7:11 a.m. ET, December 1, 2023

What freed Israeli hostages are saying about their time in captivity



Hamas and Islamic Jihad fighters stand guard as Red Cross vehicles transport released hostages towards the Rafah border crossing with Egypt on November 28.

AFP/Getty Images

Kept in the dark. Forced to sit in silence. Fed only meager rations. These and even more chilling scraps of information are beginning to show how hostages survived in Hamas captivity.

Around 240 people, from infants to octogenarians, were taken hostage during Hamas’ attack on Israel on October 7. Dozens have been freed but many more remain missing, presumed to be held by the Palestinian militant organization and other groups in Gaza, as the warring sides resume battle.

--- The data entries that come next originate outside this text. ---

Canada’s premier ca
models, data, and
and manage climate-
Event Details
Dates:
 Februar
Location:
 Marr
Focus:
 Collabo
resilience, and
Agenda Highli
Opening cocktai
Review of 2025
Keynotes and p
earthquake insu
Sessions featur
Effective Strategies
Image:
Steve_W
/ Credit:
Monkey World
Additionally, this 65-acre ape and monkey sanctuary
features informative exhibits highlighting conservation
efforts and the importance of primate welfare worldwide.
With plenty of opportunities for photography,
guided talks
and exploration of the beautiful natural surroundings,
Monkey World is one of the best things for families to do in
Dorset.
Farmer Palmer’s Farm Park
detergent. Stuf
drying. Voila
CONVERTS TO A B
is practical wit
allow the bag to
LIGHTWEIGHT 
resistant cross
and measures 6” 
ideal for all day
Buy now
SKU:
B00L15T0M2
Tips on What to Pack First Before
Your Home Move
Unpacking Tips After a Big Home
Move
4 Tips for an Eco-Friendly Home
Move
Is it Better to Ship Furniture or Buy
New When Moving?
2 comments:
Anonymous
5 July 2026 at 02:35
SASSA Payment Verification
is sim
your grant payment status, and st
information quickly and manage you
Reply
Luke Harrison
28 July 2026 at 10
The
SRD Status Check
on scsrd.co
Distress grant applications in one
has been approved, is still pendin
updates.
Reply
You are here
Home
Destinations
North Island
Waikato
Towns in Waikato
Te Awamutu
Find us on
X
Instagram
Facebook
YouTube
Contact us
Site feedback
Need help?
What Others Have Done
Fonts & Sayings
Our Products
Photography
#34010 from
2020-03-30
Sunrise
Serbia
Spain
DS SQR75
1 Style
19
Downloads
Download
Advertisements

The Red Cross and other humanitarian groups have not been allowed to visit the hostages. So relatives and the wider watching world have to wait for testimony from those who have been freed to know what might be happening to their loved ones still held in Gaza: whether they have been seen, if they are alive or dead.

The details below have been compiled from comments by freed hostages to their families, their carers and sometimes to reporters.

Under the terms of the deal between Israel and Hamas, most of those released are women, children and foreign workers. As of Friday, only one adult Israeli man – who also had Russian citizenship – had been released and no members of the Israeli military. Hostages are believed to be spread across locations and in the hands of different groups. It’s already seeming that not all hostages were treated the same way; the story of each new person recovered will add to the understanding.

One hostage, Adina Moshe, was dragged from her safe room at home in Israel, taken to Gaza and forced into tunnels five stories underground, her nephew Eyal Nouri said.

“They took her inside the tunnels… she walked, bare feet in the mud of the tunnels,” he told CNN of the first hours of her captivity. “It was very hard to breathe. They marched [for] hours in the tunnels.”

Moshe said his aunt was held in an underground room where the lights were switched on for only two hours a day. The darkness was literal and also figurative, Nouri said. Deprived of any information, their other senses and imaginations became keener.